- _ASSIGNMENT_
Below this line is a set of entries; quote exactly the lines from the line that contains "hfov_deg: 7.9" to the line that contains "exposure_s: 1/120", both lines included.

++++++++

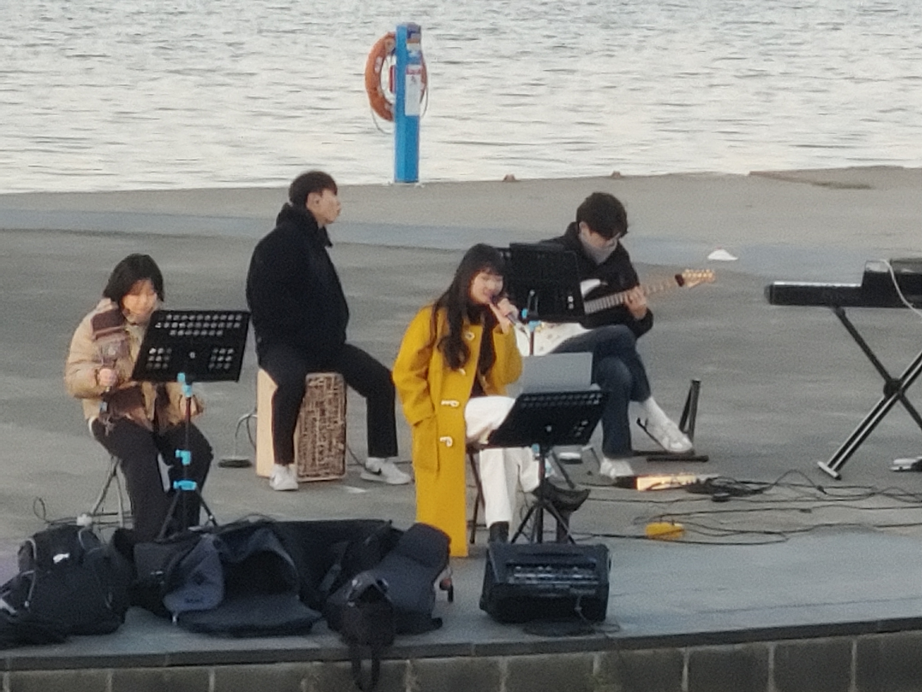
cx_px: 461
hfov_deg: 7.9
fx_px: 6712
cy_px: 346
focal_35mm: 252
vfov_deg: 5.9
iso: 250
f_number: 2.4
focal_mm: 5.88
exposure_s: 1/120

++++++++

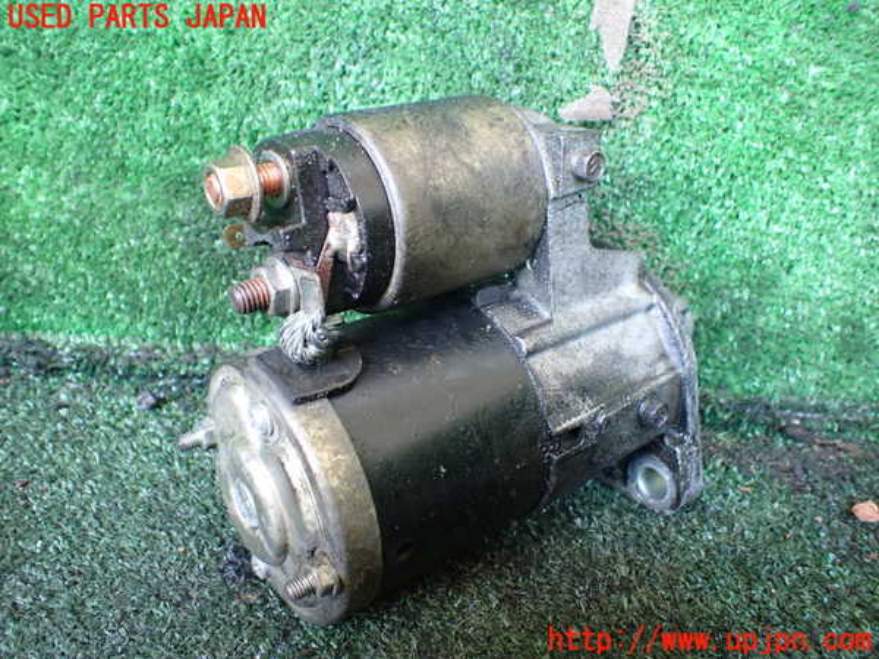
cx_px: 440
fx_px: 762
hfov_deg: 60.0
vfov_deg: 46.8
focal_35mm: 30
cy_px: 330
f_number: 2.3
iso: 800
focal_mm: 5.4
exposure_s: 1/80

++++++++

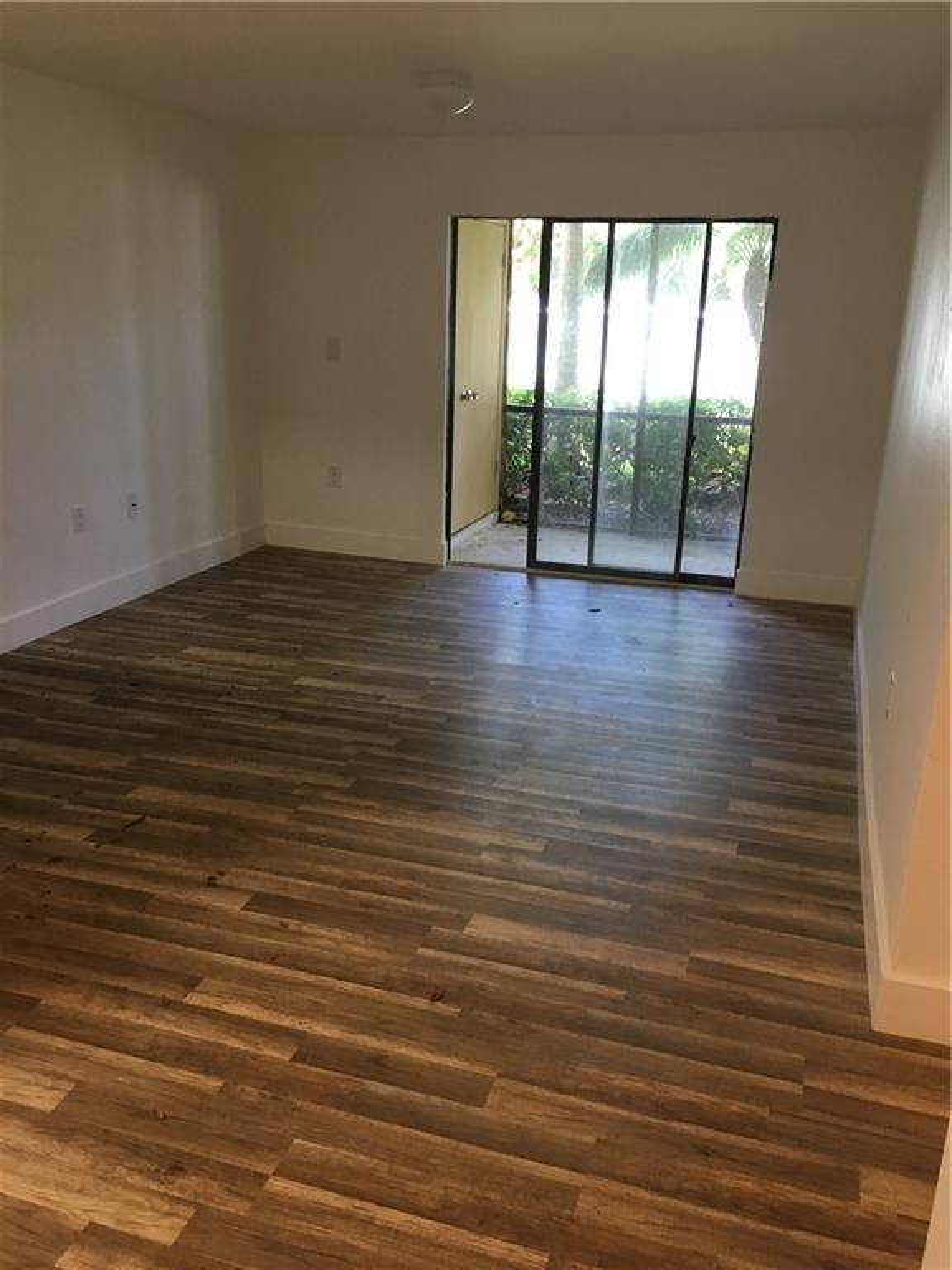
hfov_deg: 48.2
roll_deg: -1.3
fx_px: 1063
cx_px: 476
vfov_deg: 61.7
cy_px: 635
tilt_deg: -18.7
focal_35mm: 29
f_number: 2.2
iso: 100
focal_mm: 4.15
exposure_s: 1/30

++++++++

- _THE COMPLETED TASK_
hfov_deg: 7.9
fx_px: 6712
cy_px: 346
focal_35mm: 252
vfov_deg: 5.9
iso: 250
f_number: 2.4
focal_mm: 5.88
exposure_s: 1/120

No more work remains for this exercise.